Otra cronista de aquel tiempo, Sor Estefanía de la Encarnación, nos dejó otro testimonio substancioso, fechado en 1631: “…como lo había visto comer [el barro] en casa de la marquesa de La Laguna, dio en parecerme bien y en desear probarlo”. Y lo probó y “un año entero me costó quitarme de ese vicio”, si bien “durante ese tiempo fue cuando vi a Dios con más claridad”.
Esta curiosa práctica de la bucarofagia podría tener, incluso, una representación plástica excepcional, que vino a abrirse, como pista o teoría, en 1984, cuando tuvo lugar la última restauración del cuadro de “Las Meninas”, de Velázquez. La obra, una de las más admiradas del arte universal, pintada por el genial sevillano en el año 1656, había ocultado durante los últimos siglos, por el efecto del barniz envejecido, los detalles más pequeños, entre ellos, la composición real de la ofrenda que la infanta Margarita, personaje central del cuadro, recibe de manos de la “menina” (dama de compañía) doña María Agustina Sarmiento de Sotomayor, hija del conde de Salvatierra, una bandeja con un búcaro, presumiblemente con agua fresca perfumada, para refrescarse.

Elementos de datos
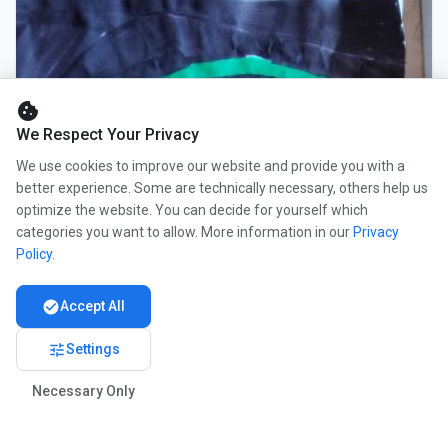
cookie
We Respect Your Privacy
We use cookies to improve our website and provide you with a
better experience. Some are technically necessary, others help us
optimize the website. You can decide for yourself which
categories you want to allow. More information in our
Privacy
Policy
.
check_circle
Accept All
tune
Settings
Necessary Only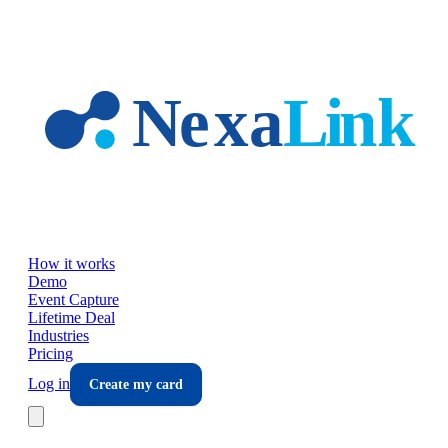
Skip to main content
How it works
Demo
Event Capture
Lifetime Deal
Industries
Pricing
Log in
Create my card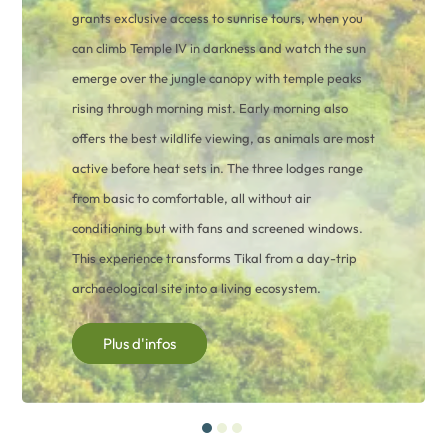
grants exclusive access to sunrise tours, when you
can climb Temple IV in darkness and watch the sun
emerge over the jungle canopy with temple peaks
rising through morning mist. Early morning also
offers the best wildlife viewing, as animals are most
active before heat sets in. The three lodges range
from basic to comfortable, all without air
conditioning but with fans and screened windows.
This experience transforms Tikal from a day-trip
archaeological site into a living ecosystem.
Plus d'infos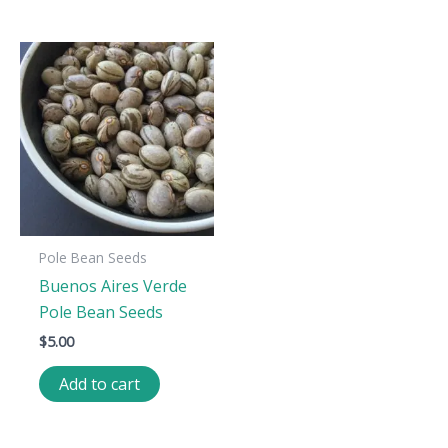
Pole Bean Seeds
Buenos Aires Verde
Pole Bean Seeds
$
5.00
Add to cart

**Enunciado del ejercicio**
¿Puedes proseguir el texto sobre la bucarofagia y «Las Meninas» a partir de su última oración?

**Respuesta escrita**
El caso es que hasta esa restauración que comentamos, la opinión general entendía que el recipiente en cuestión de la ofrenda era una jarrita de fino cristal, que parecía lo más propio, y ahora aparecía nítidamente la realidad de un modesto búcaro de barro, que, a más a más, se presenta sobre una fina bandeja (“azafate”, bandeja con pié) bañada en oro. Realmente, el contraste es, como poco, sorprendente.
Y ahí surgió la especulación y la polémica. Según algunos expertos en historia de la cerámica, el búcaro que se presenta en el cuadro responde justamente al modelo que en la época se usaba para la bucarofagia. La duda que se plantea es la juventud de la niña, que parece demasiado joven para que le fuera ofrecido, con el fin de comérselo después, el tal búcaro. No obstante, también nos hacen notar que el juego de miradas del cuadro nos permite ver cómo la infanta mira a su madre tras recibir el jarro, y cómo (presuntamente, porque ahí se ve muy poco) la reina le regaña con la mirada. Y se preguntan; ¿por qué? ¿porque el agua está demasiado fría, o porque es demasiado joven para iniciarse en una práctica poco recomendable?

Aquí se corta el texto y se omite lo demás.